My fiancé and I are going to be in the UK for ten days in July and we are hoping to climb a mountain.

We’ll start out in London and then hope to spend two days max on this side trip.
Any recommendations where we should go?

Ideally we don’t want to go more than 5 hours away by train or car—and the location of lodging and the mountain are in close proximity. Less transit hassle. But if you know an excursion company that assists with this kind of stuff that is great too!

We’d love to climb Snowdon in Wales, but it might be too far away—especially for train.

Thanks!

Posted by
9110 posts

Climb? There isn't a mountain in the UK you can't walk up in a few hours.

Mt Snowdon is a five-hour drive from London, maybe six depending on traffic outbound. It's thirty-five hundred feet. It'd be a bus-train affair to get to the approach point.

Ben Nevis is the highest peak n the country and it's only about a thousand feet higher. I'm sure you could get to Fort William by train but have no idea what would happen next. It'd burn the most of the day, however. It'd probably take twelve hours to drive it.

Staying in England, the highest peak is in the Lake District somewhere and it's got to be under thirty-five hundred - - maybe Scarfell Pike. It's a good seven hours to get up there by car. Otherwise it's also a bus-train combo.

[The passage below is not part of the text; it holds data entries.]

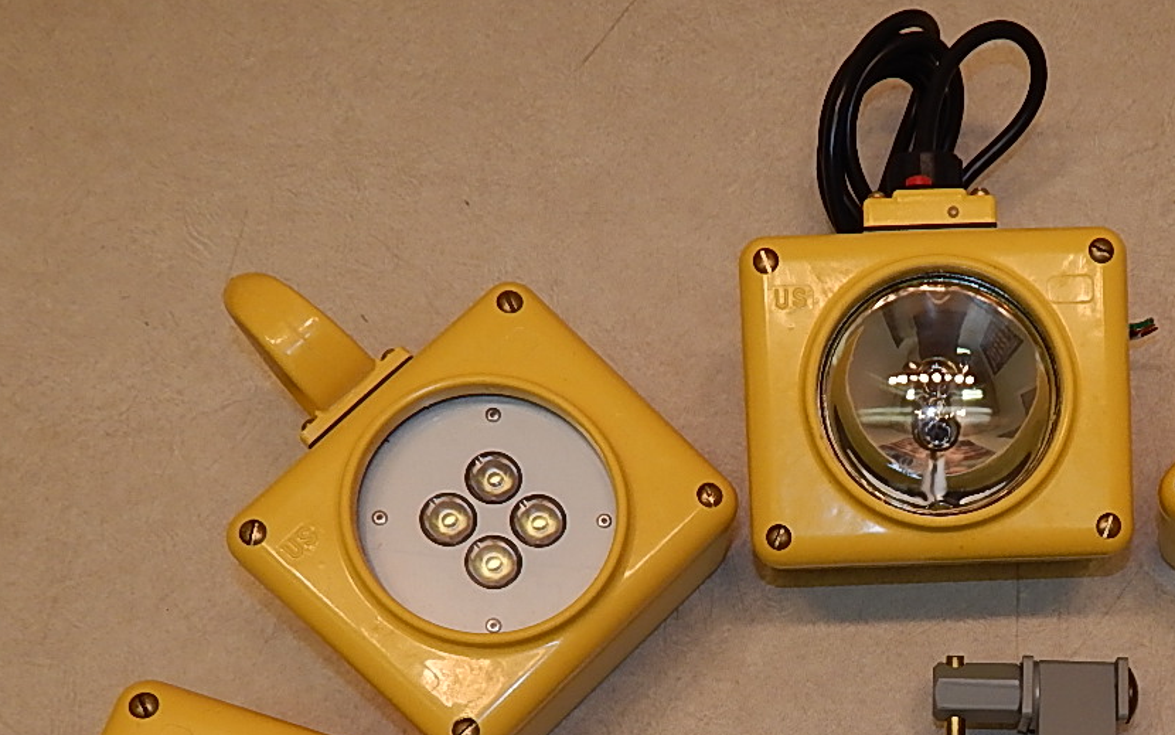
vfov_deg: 26.0
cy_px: 732
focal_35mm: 47
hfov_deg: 40.8
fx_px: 1505
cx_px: 944
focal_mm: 4
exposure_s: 1/160
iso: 125
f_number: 3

They're all nice little hikes/walks, but are non-events as far as climbing goes.

Staying closer to London, there's nothing close to two thousand feet.

I'd look for a better use of twenty percent of a very short visit.

Posted by
26087 posts

The UK doesn't really do "mountains". Big hills, yes.

Snowdon, while called a mount, is a walk up and down rather than a climb. In fact, because a train runs up to nearly the summit, you only have to walk one or none direction.

kma, you give no hint in your incomplete profile where you are coming from. Are you flatlanders for whom Snowdon will seem like Everest, or are you regular climbers who wouldn't break a sweat?

Posted by
4524 posts

First thing I thought of is the movie "The Englishman that Went up a Hill and Came Down a Mountain." Not a Hugh Grant fan, but it's a great movie.

Posted by
4637 posts

I would not underestimate British mountains. Although not too high in absolute height above see level but they look much bigger especially Scottish ones. You need to be prepared for weather changes etc. Ben Nevis shortened more lives than one would expect considering its height.

Posted by
521 posts

Scotland would be best (here's why), but is too far. Snowden is nearer, but still a bit of a drive and likewise the Lake District.

You may want to take a look at the Peak District, in the centre/north of England, and the Brecon Beacons in south Wales. They are roughly 4 hours and 3 hours from London by car and both have lots of walking opportunities that can be very challenging if you want.